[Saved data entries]
★ ★ ★ ★ ★ ★ ★

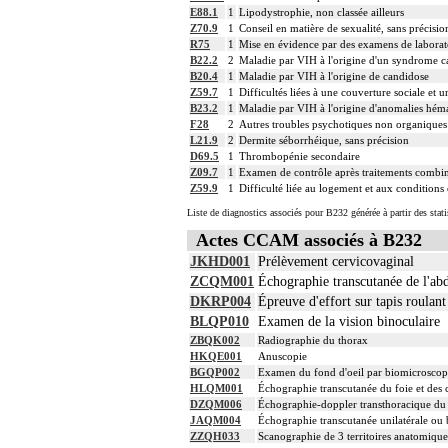
E88.1
1
Lipodystrophie, non classée ailleurs
Z70.9
1
Conseil en matière de sexualité, sans précisio
R75
1
Mise en évidence par des examens de labora
B22.2
2
Maladie par VIH à l'origine d'un syndrome c
B20.4
1
Maladie par VIH à l'origine de candidose
Z59.7
1
Difficultés liées à une couverture sociale et u
B23.2
1
Maladie par VIH à l'origine d'anomalies héma
F28
2
Autres troubles psychotiques non organiques
L21.9
2
Dermite séborrhéique, sans précision
D69.5
1
Thrombopénie secondaire
Z09.7
1
Examen de contrôle après traitements combiné
Z59.9
1
Difficulté liée au logement et aux conditions
Liste de diagnostics associés pour B232 générée à partir des stat
Actes CCAM associés à B232
JKHD001
Prélèvement cervicovaginal
ZCQM001
Échographie transcutanée de l'ab
DKRP004
Épreuve d'effort sur tapis roulan
BLQP010
Examen de la vision binoculaire
ZBQK002
Radiographie du thorax
HKQE001
Anuscopie
BGQP002
Examen du fond d'oeil par biomicroscopi
HLQM001
Échographie transcutanée du foie et des c
DZQM006
Échographie-doppler transthoracique du c
JAQM004
Échographie transcutanée unilatérale ou b
ZZQH033
Scanographie de 3 territoires anatomiques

★ ★ ★ ★ ★ ★ ★

- _TASK GOAL_
Any picture found in the data is to be skipped while the rest is copied exactly.

- _WRITTEN RESPONSE_
E88.1
1
Lipodystrophie, non classée ailleurs
Z70.9
1
Conseil en matière de sexualité, sans précisio
R75
1
Mise en évidence par des examens de labora
B22.2
2
Maladie par VIH à l'origine d'un syndrome c
B20.4
1
Maladie par VIH à l'origine de candidose
Z59.7
1
Difficultés liées à une couverture sociale et u
B23.2
1
Maladie par VIH à l'origine d'anomalies héma
F28
2
Autres troubles psychotiques non organiques
L21.9
2
Dermite séborrhéique, sans précision
D69.5
1
Thrombopénie secondaire
Z09.7
1
Examen de contrôle après traitements combiné
Z59.9
1
Difficulté liée au logement et aux conditions
Liste de diagnostics associés pour B232 générée à partir des stat
Actes CCAM associés à B232
JKHD001
Prélèvement cervicovaginal
ZCQM001
Échographie transcutanée de l'ab
DKRP004
Épreuve d'effort sur tapis roulan
BLQP010
Examen de la vision binoculaire
ZBQK002
Radiographie du thorax
HKQE001
Anuscopie
BGQP002
Examen du fond d'oeil par biomicroscopi
HLQM001
Échographie transcutanée du foie et des c
DZQM006
Échographie-doppler transthoracique du c
JAQM004
Échographie transcutanée unilatérale ou b
ZZQH033
Scanographie de 3 territoires anatomiques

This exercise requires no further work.